You can use Case Builder to help you think through the various document classes, roles, case types, activities, and so on that you need for a specific solution.
A solution is a set of related business problems (or case types). For example, if you are designing a solution for the bank industry for a credit card dispute claim, you might first decide what case types are needed. An example of a credit card dispute case type is a processing a claim. For this case type, a customer claim for a credit card dispute is reported and processed.
For every business problem that you are trying to solve (case type), you have physical assets or documents (document classes) that you work with to complete the case, people who work those documents (roles), and activities that need to be completed to close the case. Properties help to define the details of the case types, document classes, roles, and activities.

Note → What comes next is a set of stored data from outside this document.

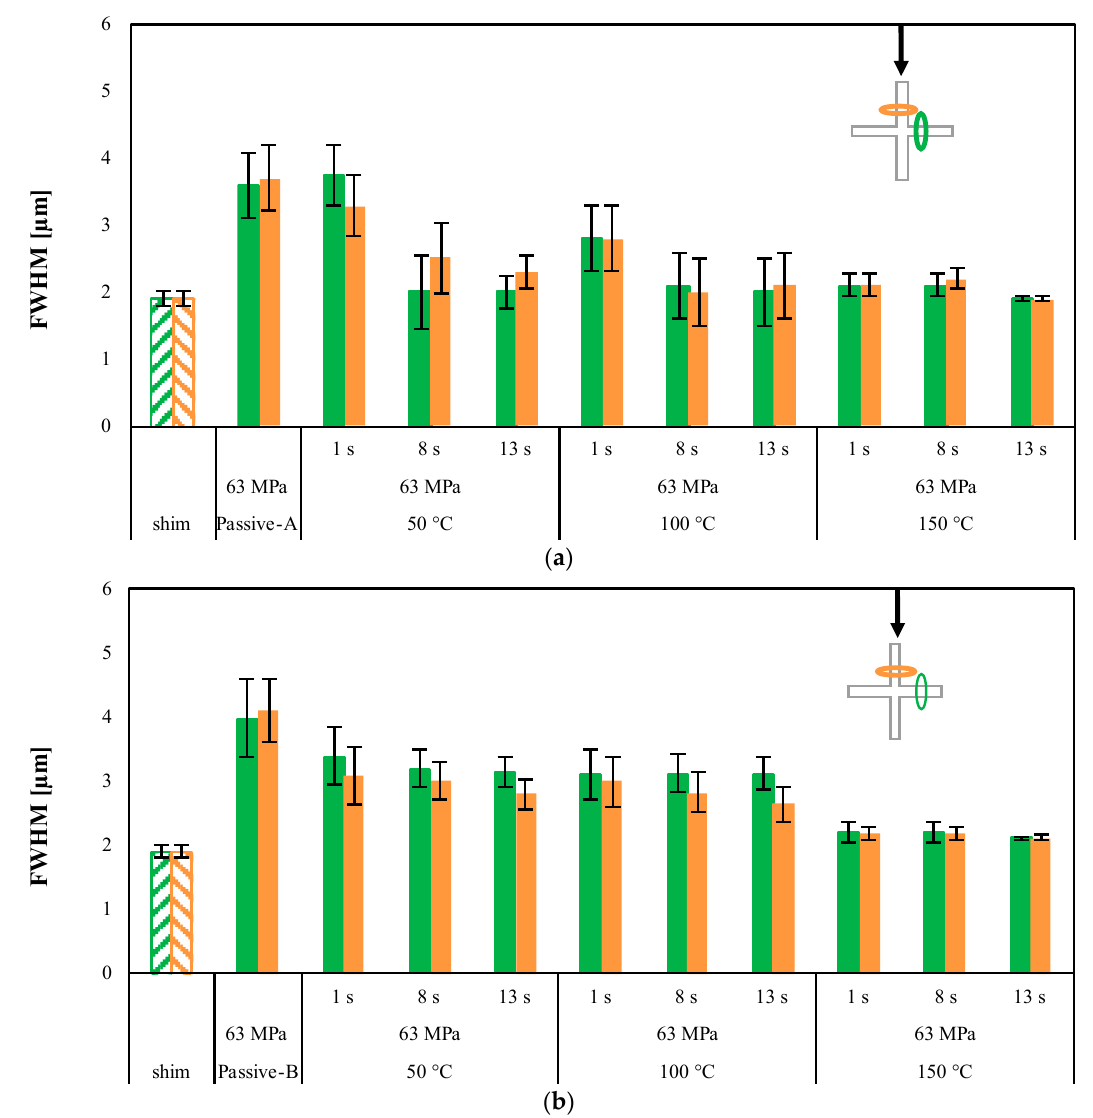
Figure 4. FWHM index of micro-feature on PLA3251D ( a ) and PLA4032D ( b ) samples obtained as indicated in Table 1. A sketch of the area where the AFM patterns have been acquired is also reported.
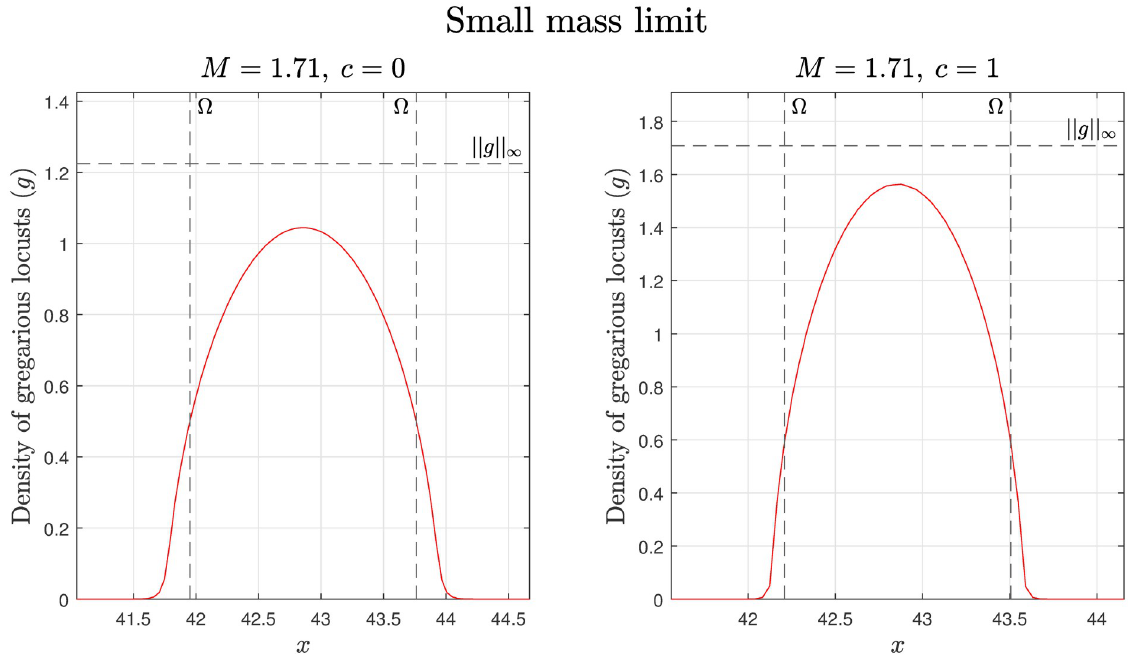
Fig 2. Small mass limit with estimates for the max value and support. The estimates of the max value and support are labelled || g || 1 and O respectively, with simulation results given by the red lines. For both the simulation and calculations D = 0.01, γ = 60, R g = 0.25, r g = 0.5, A g = 1, and c = 0 and 1.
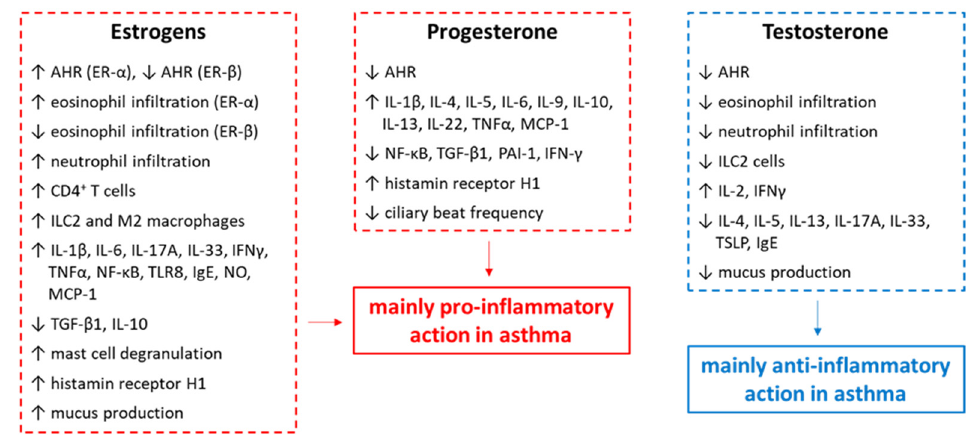
Figure 2. Outline of the actions of estrogens, progesterone, and testosterone in bronchial asthma.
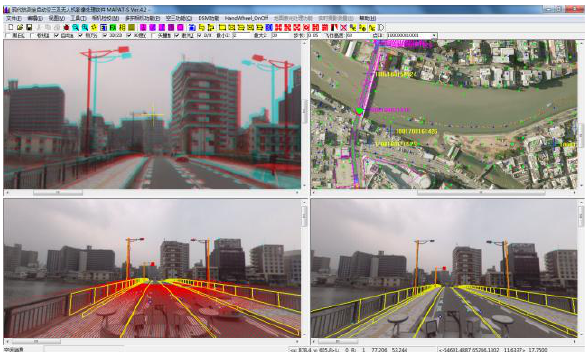
Figure 2. MAPAT-S 4.2 software and aero/MMS hybrid image and laser data process simultaneously (Left up view for aero/ MMS images stereo measurement; Left down view for left aero/MMS image mono measurement; Right down view for right aero/MMS image mono measurement; and Right up view for MMS’s trajectory display or aero image bird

A process describes how case workers must complete an activity, but an activity describes what needs to be done and why. For every activity, steps can be completed by the system or by the case worker. Activities can be run in parallel, they can be chained together, or they can even be skipped.
You can create a workflow process for an activity in Case Builder. You can also define an activity process map or a process definition by using Step Designer in Case Builder or by using IBM® FileNet® Process Designer, which is integrated into Case Builder at both the solution and activity level. You can modify workflow processes that are created for an activity in the Case Builder Step Designer in the IBM FileNet Process Designer. External process activities are created as reused activities in the Case Builder and should be implemented by using IBM Business Automation Workflow Process Designer or IBM FileNet Process Designer
Activities can be required or optional, and you can set the activities to start automatically or manually by a case worker. A case is completed when all required and currently running activities are completed. In addition, you can group activities so that they are mutually exclusive and only one activity in the group can be completed or all-inclusive and all activities in that group must be completed. You can also group activities inside of a container activity.

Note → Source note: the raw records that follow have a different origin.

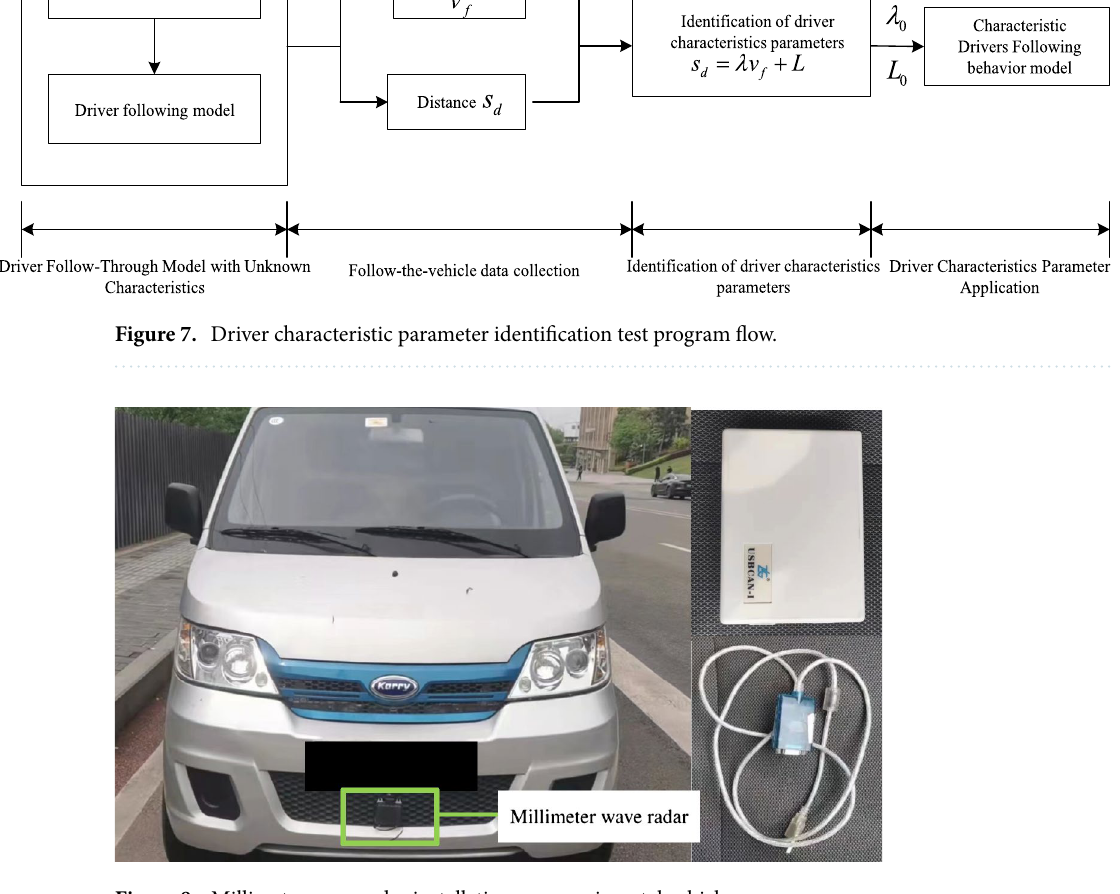
Figure 8. Millimeter wave radar installation on experimental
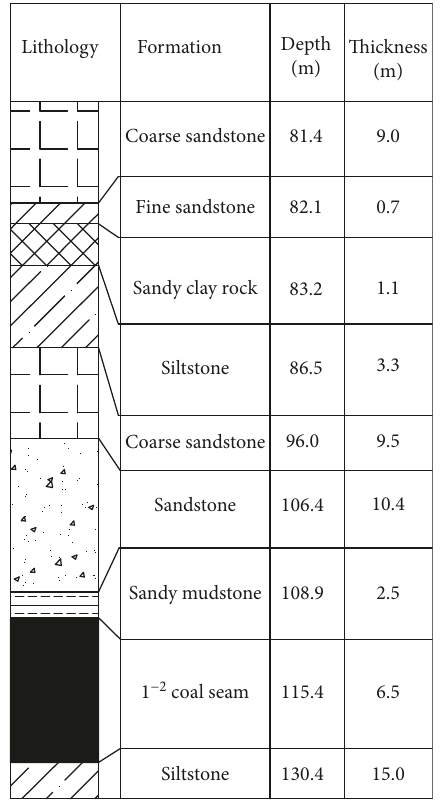
Figure 2: The roof and fl oor lithology closed to no. 1 − 2 coal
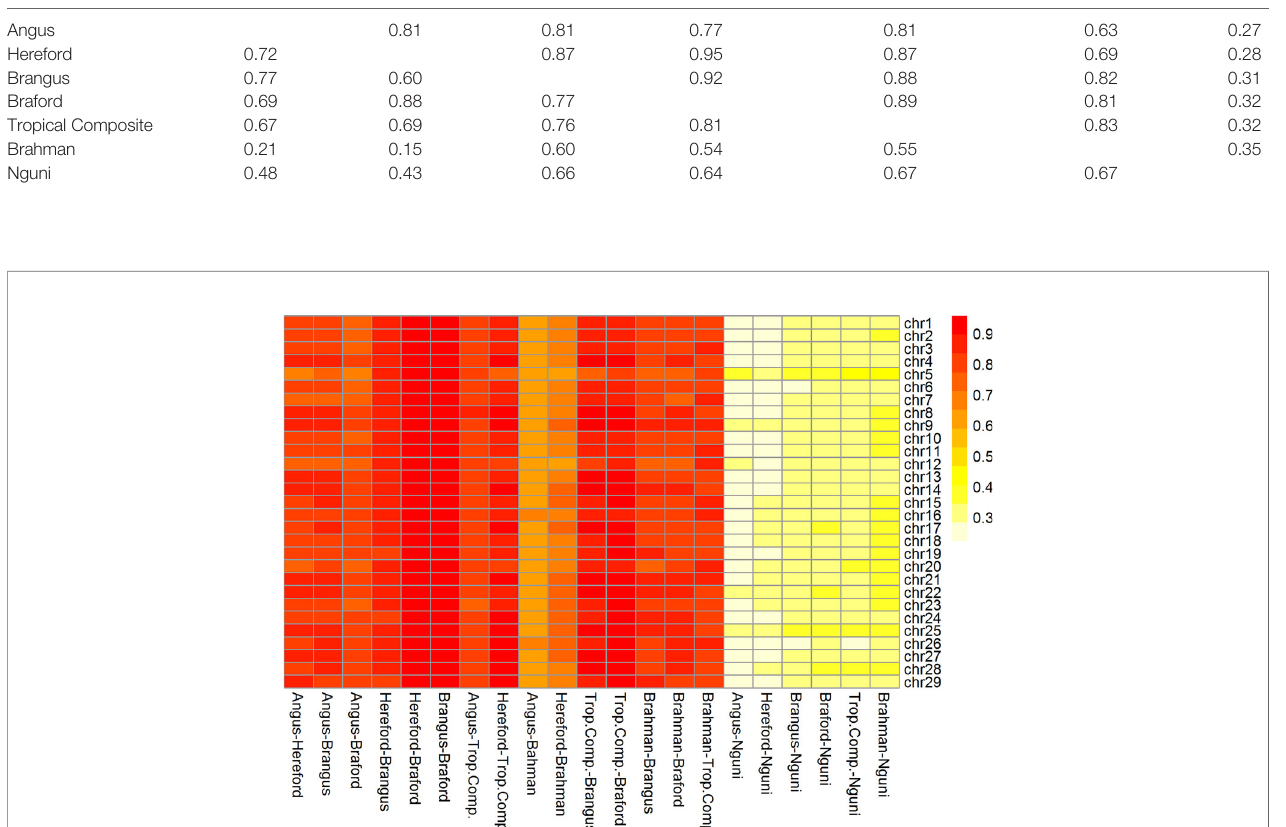
TABLE 2 | Average persistence of phase for adjacent markers(above the diagonal) andcorrelation ofallelefrequencies (below the diagonal)between different populations. Population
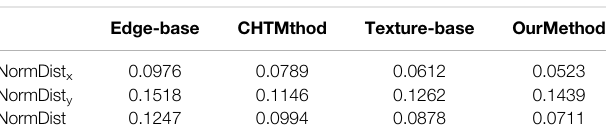
TABLE 5 | Comparison of average error.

You can also associate business rules with your solution. Organizations might have rules for business operations, such as for pricing calculations, eligibility checks, validations, underwriting, and fraud detection. In your solution, you can create business rules that determine process routing or update case properties. In conjunction with other case management capabilities, business rules can be used in the following ways:
- Intelligently assign priority to cases or assign case workers to activities
- Automatically create and assign activities
- Trigger fully automated actions that are based on external events, completion of other case activities, or expiration of activity deadlines
- Apply rules to the key facts and information, and guide the responses that are based on that information
- Simplify certain activities by automating the decision logic
- Increase consistency by using decision rules across similar cases
- Decide what the case worker needs to do to complete his or her job and what fields are needed in the Case Client.

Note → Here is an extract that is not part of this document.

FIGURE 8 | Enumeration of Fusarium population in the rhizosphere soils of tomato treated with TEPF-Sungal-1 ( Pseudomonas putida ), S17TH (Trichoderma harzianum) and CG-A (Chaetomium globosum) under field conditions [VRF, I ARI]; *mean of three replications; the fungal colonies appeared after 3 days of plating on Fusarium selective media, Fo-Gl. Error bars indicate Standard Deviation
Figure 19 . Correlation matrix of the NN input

- Evaluate the use case flow and extract the solution assets from it.
As you become familiar with designing solutions, you can identify the roles, document classes, and properties that can be used in more than one case type.
When you design and create a solution, you must decide what the solution locale is. The solution locale refers to the locale of display names, such as case properties, case types, activities, and other solution artifacts that you create with Case Builder. When you deploy the solution to a target environment for the first time, you must deploy the solution under the same locale to ensure that the display names are preserved.